INTRODUCTION: The aim of this study was to investigate the effects of Genipin, a natural collagen cross-linking agent, on odontogenic differentiation of human dental pulp cells (hDPCs) because the mechanical properties of collagen allow it to serve as a scaffold for engineering of pulp-dentin complex. Furthermore, the role of extracellular signal-regulated kinase (ERK) was investigated as a mediator of the differentiation. METHODS: The odontogenic differentiation was analyzed by alkaline phosphatase activity, real time-polymerase chain reaction, Western blotting, and alizarin red S staining. The morphologic features of hDPCs cultured in Genipin-treated collagen were evaluated by scanning electron microscopy. For the assessment of mechanical properties of collagen treated with Genipin, the surface roughness and compressive strength were measured. RESULTS: Alkaline phosphatase activity, the expression of odontogenic markers, and mineralized nodule formation increased in the Genipin-treated group. Genipin also activated ERK, and treatment with ERK inhibitor blocked the expression of the markers. The cells cultured in Genipin-treated collagen spread across the substrate and attached in close proximity to one another. The proliferation and differentiation of hDPCs cultured in Genipin-treated collagen were facilitated. The mechanical properties of collagen, such as surface roughness and compressive strength, were increased by treatment with Genipin. CONCLUSIONS: Our results show that Genipin promotes odontogenic differentiation of hDPCs via the ERK signaling pathway. Furthermore, the enhanced mechanical properties of the collagen scaffold induced by Genipin may play important roles in cell fate. Consequently, the application of Genipin might be a new strategy for dentin-pulp complex regeneration.

Induction of angiogenesis using VEGF releasing genipin-crosslinked electrospun gelatin mats.[Pubmed:23863451]
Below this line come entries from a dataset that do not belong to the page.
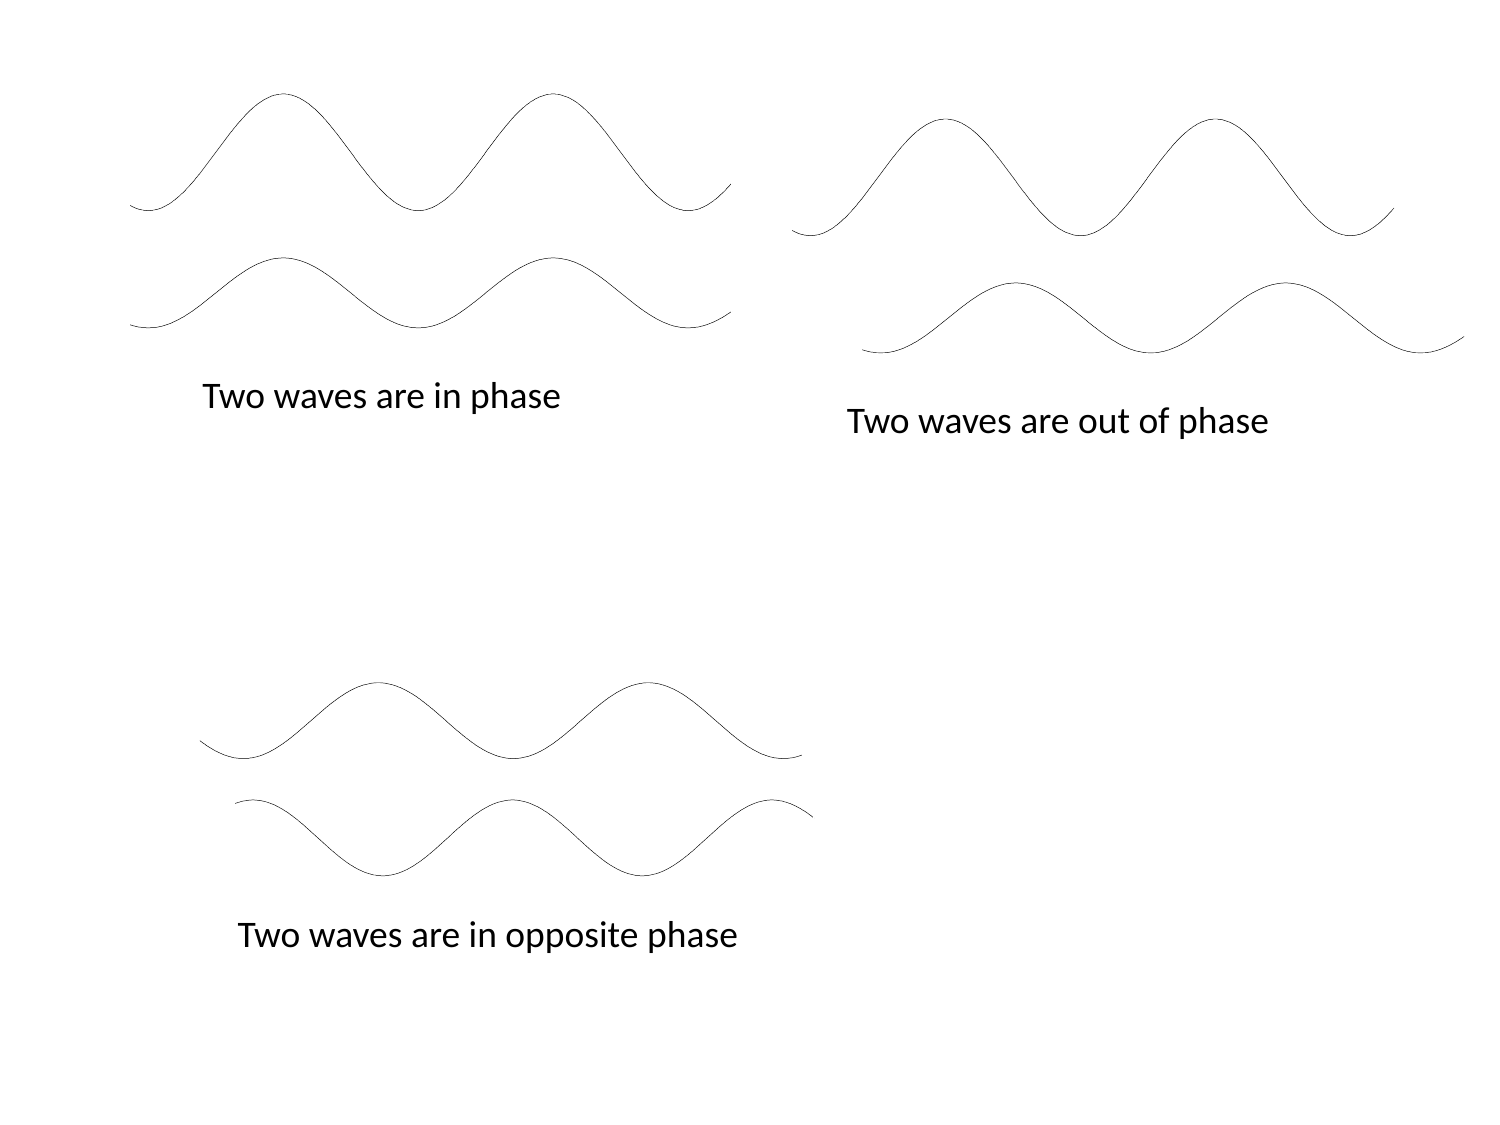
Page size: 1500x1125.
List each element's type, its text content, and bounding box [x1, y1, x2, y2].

text_box Two waves are in opposite phase [222, 923, 774, 963]
text_box Two waves are out of phase [832, 388, 1336, 448]
text_box Two waves are in phase [187, 371, 598, 423]
picture [128, 34, 733, 364]
picture [790, 59, 1465, 389]
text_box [198, 644, 815, 915]
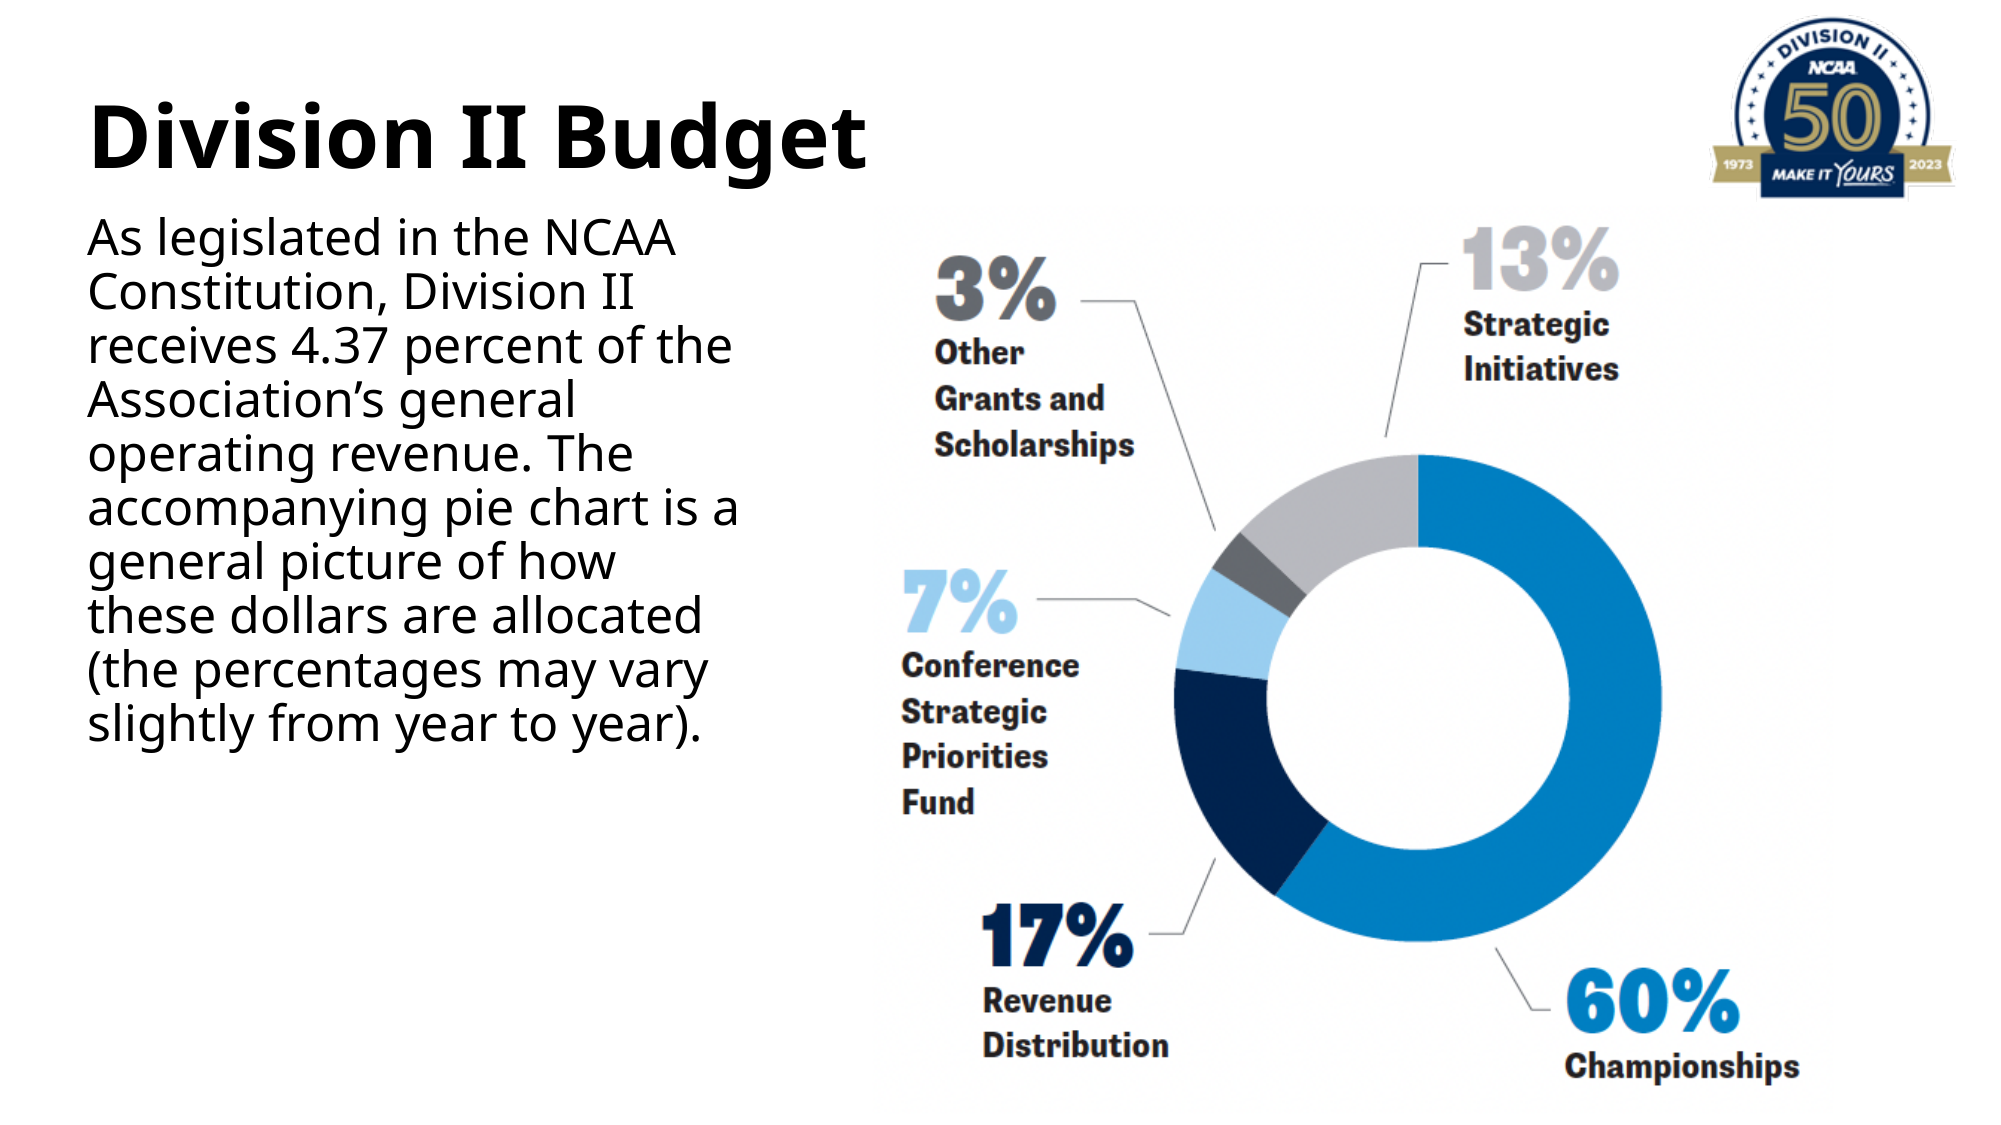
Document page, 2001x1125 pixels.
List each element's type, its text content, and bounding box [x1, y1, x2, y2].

list As legislated in the NCAA Constitution, Division II receives 4.37 percent of the Association’s general operating revenue. The accompanying pie chart is a general picture of how these dollars are allocated (the percentages may vary slightly from year to year). [72, 205, 772, 930]
list Division II Budget [73, 85, 1091, 206]
picture [872, 205, 1834, 1114]
picture [1708, 14, 1957, 202]
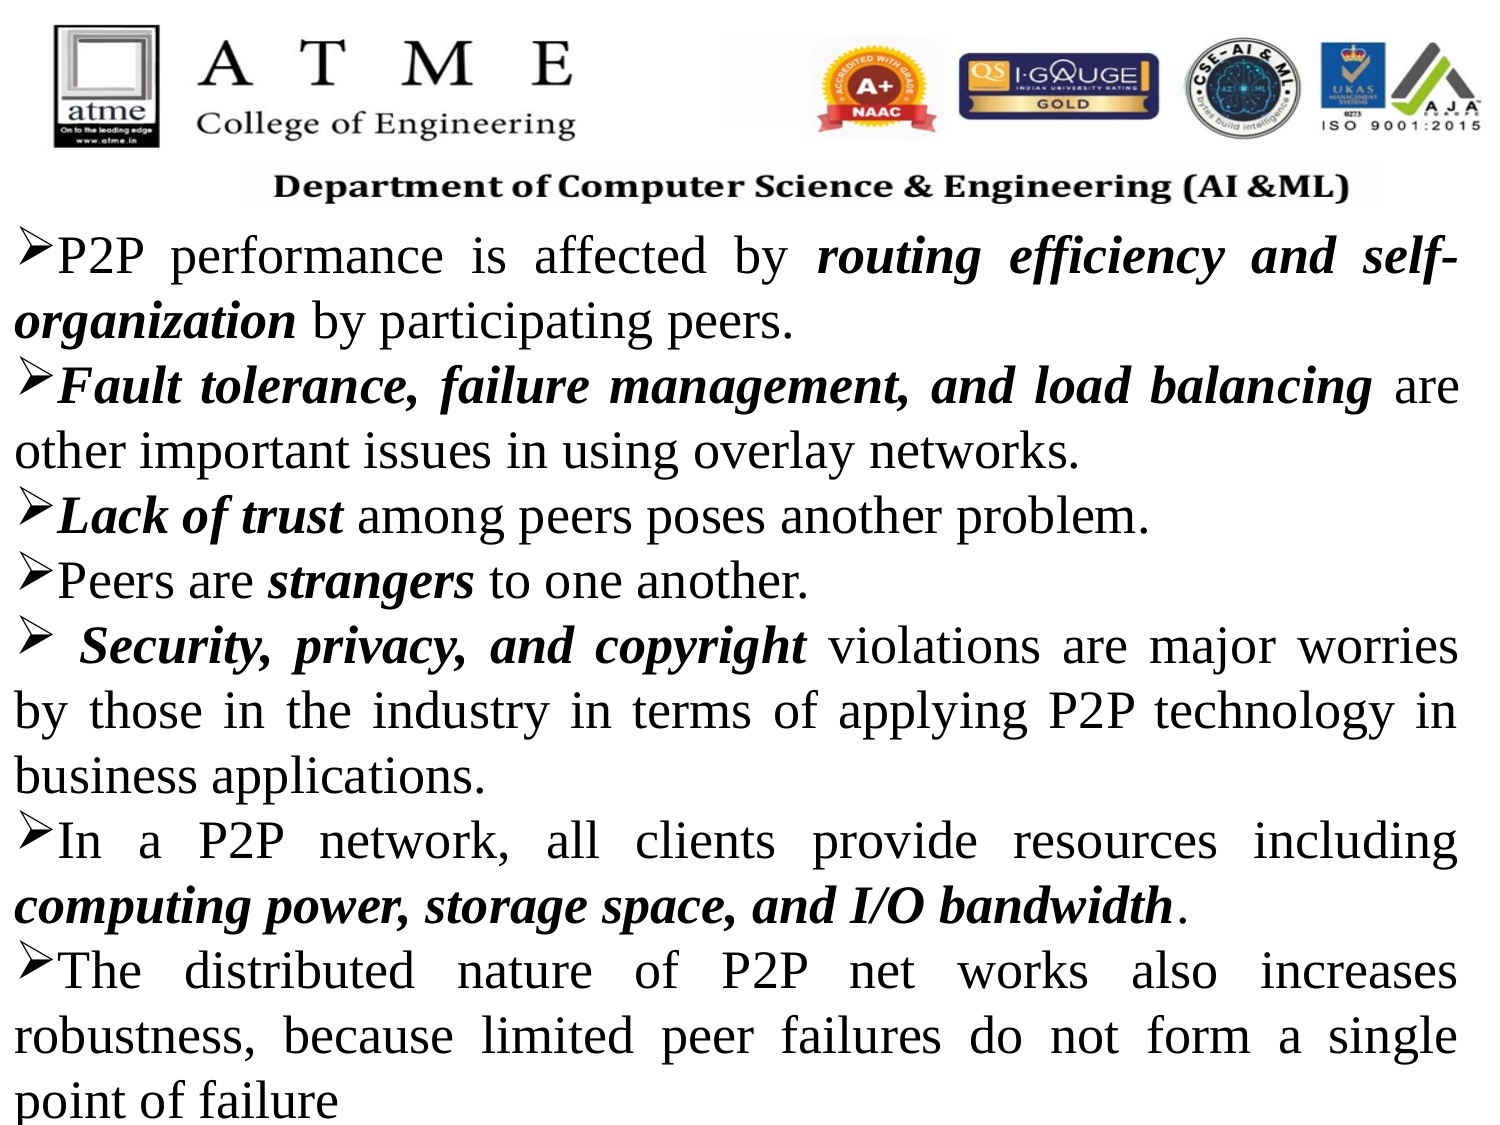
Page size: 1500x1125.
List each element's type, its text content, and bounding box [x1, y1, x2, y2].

Biomaterials. 2013 Oct;34(31):7754-65.

Rapid and controlled vascularization of engineered tissues remains one of the key limitations in tissue engineering applications. This study investigates the possible use of natural extracellular matrix-like scaffolds made of gelatin loaded with human vascular endothelial growth factor (VEGF), as a bioresorbable platform for long-term release and consequent angiogenic boosting. For this aim, gelatin was firstly electrospun and then cross-linked at two different concentrations (0.1% and 0.5% w/v) by using Genipin, a low toxic agent, in order to fabricate a suitable substrate to be loaded with VEGF. Collected fibers were homogeneous and free of beads, the fibrous structure was retained after cross-linking. Mechanical properties were deeply affected by the chemical treatment showing a different behavior, depending on the testing conditions (i.e., dry or wet state). VEGF release was assessed by means of ELISA assay: a cumulative release of about 90% (0.1% w/v) and 60% (0.5% w/v) at 28 days was measured. Both VEGF loaded mats induced cell viability, endothelial differentiation and showed chemoattractive properties when tested on human mesenchymal stromal cells (hMSCs). In vitro and in vivo angiogenic assays demonstrated that the VEGF loaded mats induced an angiogenic potential in stimulating new vessel formation similar, if not superior, to fresh VEGF. VEGF retains bioactive and pro-angiogenic potential for up to 14 days. The results demonstrated that Genipin cross-linked electrospun gelatin mats loaded with VEGF could be part of a useful strategy to stimulate and induce angiogenesis in tissue engineered applications.